#### Page extract:
# Scabbards On G519s



## Whitey1736 (Mar 7, 2016)

I was curious if anyone has added scabbards to their bikes for rifles.  I saw that there was one other member that added a garand scabbard after seeing the picture on Johan's site regarding the 34th IR.  I have a vintage Crosman M1 Carbine bb gun with wooden stock that was my late uncles and thought it'd  be cool to add the M1 carbine scabbard to my tribute bike once complete.  Does anyone know if this would have actually been done during the war?


----------



## THE STIG (Mar 7, 2016)




----------



## Whitey1736 (Mar 10, 2016)

Is that a general M1 carbine scabbard or one that was fitted to a bike? thanks


----------



## johan willaert (Mar 10, 2016)

To my knowledge, no scabbards were designed with bicycles in mind... Scabbards were general items designed and distributed by the US Army Quartermaster Corps to units that needed them...
When a type of weapon needed to be carried in the field, QM provided the scabbards to carry them... Most common example is the US Army WW2 Harley-Davidson WLA motorcycles which had the metal weapon's holder attached to the front forks from the factory, but depending on type of weapon carried, had a matching scabbard issued within the unit. (See also this page of my website: http://www.theliberator.be/liberator2.htm  )

#### Supplied material:
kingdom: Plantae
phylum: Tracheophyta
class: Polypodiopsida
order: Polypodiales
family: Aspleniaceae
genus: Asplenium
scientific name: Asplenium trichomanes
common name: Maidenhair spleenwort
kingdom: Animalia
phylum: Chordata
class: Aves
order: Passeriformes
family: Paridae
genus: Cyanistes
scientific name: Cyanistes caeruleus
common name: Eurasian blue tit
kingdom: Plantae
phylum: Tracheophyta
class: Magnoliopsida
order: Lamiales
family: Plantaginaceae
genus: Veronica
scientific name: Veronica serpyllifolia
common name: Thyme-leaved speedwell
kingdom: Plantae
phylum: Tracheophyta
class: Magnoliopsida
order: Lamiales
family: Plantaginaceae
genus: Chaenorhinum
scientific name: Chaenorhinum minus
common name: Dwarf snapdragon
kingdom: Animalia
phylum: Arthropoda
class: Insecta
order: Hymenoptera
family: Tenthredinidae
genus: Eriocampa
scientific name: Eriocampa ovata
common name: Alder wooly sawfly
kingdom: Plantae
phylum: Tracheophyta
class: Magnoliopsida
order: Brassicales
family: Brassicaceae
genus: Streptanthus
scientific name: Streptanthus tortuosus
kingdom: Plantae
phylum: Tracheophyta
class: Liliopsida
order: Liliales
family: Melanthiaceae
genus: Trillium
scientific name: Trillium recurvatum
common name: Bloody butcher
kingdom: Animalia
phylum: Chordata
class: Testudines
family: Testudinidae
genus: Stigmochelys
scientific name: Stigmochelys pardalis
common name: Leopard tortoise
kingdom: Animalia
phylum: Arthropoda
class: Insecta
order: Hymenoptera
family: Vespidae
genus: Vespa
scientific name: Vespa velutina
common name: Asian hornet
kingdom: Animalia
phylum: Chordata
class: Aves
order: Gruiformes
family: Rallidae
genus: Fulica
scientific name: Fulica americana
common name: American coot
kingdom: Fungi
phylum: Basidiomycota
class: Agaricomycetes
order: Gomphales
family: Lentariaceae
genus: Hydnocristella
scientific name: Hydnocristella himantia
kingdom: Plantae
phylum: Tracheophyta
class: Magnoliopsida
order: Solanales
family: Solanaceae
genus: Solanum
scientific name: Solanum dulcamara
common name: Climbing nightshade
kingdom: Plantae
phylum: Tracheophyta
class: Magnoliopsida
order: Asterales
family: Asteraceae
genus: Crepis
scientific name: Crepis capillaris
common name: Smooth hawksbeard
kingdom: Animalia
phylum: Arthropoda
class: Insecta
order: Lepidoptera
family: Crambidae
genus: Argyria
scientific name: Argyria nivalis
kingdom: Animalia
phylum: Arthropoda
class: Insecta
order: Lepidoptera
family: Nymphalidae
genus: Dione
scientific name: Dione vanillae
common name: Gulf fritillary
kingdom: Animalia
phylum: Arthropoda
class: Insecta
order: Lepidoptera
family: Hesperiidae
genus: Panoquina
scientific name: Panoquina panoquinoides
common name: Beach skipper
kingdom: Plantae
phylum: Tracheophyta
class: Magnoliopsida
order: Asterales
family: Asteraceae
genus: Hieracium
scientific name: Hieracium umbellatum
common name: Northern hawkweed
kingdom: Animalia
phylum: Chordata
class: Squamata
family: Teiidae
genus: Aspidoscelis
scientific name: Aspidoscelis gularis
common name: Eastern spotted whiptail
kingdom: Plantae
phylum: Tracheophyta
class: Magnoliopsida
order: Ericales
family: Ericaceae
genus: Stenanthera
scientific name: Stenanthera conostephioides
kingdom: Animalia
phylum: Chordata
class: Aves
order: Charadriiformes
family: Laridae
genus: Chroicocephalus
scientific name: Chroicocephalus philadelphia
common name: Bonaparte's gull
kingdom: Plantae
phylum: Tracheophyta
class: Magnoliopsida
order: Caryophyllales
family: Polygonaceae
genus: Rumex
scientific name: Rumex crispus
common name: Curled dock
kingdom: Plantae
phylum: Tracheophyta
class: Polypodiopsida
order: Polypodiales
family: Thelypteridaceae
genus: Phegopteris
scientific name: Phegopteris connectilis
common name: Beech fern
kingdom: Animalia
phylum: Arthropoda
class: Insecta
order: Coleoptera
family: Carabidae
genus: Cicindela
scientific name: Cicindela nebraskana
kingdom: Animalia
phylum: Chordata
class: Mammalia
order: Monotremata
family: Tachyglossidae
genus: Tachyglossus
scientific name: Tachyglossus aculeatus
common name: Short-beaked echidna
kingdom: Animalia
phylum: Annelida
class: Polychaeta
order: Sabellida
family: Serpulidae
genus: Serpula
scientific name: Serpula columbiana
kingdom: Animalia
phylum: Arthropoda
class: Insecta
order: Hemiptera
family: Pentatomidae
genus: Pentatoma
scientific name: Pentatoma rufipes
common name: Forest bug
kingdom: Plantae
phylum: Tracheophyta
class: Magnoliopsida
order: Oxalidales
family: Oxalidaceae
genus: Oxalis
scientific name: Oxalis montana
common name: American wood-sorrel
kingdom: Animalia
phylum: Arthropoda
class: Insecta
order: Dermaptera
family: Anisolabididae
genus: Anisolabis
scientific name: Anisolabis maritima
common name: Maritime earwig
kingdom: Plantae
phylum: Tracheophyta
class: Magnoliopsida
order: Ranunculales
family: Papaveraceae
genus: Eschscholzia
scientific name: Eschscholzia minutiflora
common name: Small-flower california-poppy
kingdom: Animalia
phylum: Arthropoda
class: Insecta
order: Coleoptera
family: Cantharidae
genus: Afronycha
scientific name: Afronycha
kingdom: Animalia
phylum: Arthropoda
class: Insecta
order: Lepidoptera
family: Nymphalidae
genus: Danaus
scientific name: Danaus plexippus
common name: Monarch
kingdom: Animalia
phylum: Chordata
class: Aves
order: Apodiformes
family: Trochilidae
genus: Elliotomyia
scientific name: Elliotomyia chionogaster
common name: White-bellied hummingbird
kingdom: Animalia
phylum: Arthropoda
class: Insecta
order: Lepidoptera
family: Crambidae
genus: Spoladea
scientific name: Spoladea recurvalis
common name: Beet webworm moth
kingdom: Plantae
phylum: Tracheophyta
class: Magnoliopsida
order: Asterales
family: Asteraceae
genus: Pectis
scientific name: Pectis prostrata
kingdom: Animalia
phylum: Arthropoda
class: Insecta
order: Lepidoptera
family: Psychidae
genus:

#### Exercise tasks:
a) Reproduce the records unchanged, covering the stretch from the line that contains "common name: Beet webworm moth" through the end of the records.
b) Resume the forum thread on rifle scabbards for bicycles, picking up right after its final sentence.
The forum thread on rifle scabbards for bicycles has no connection to the records.

#### Answers by task:
a)
common name: Beet webworm moth
kingdom: Plantae
phylum: Tracheophyta
class: Magnoliopsida
order: Asterales
family: Asteraceae
genus: Pectis
scientific name: Pectis prostrata
kingdom: Animalia
phylum: Arthropoda
class: Insecta
order: Lepidoptera
family: Psychidae
genus:

b)
The bicycles with rifle scabbards attached in Hawaii picture shown on my website illustrates how troops wanting to carry rifles on their bicycles were supplied with the scabbards that were attached by means of leather straps to the forks, although the manufacturer nor the US Army ever intended gun scabbards as standard accessories on bicycles...

Below most common scabbards issued by the US Army during WW2

*Top to bottom:
Scabbard, Submachinegun, M1940 with M1928A1 Thompson SMG
Scabbard, Rifle, M1938 with M1 (Garand) Rifle
Scabbard, Carbine, M1, Leather with M1 Carbine
Scabbard, Carbine, M1A1 with Folding Stock M1A1 Carbine*


----------



## Whitey1736 (Mar 10, 2016)

Thanks for the info/clarification Johan.  Maybe I'll grab a reproduction one at some point and see how it fits on there.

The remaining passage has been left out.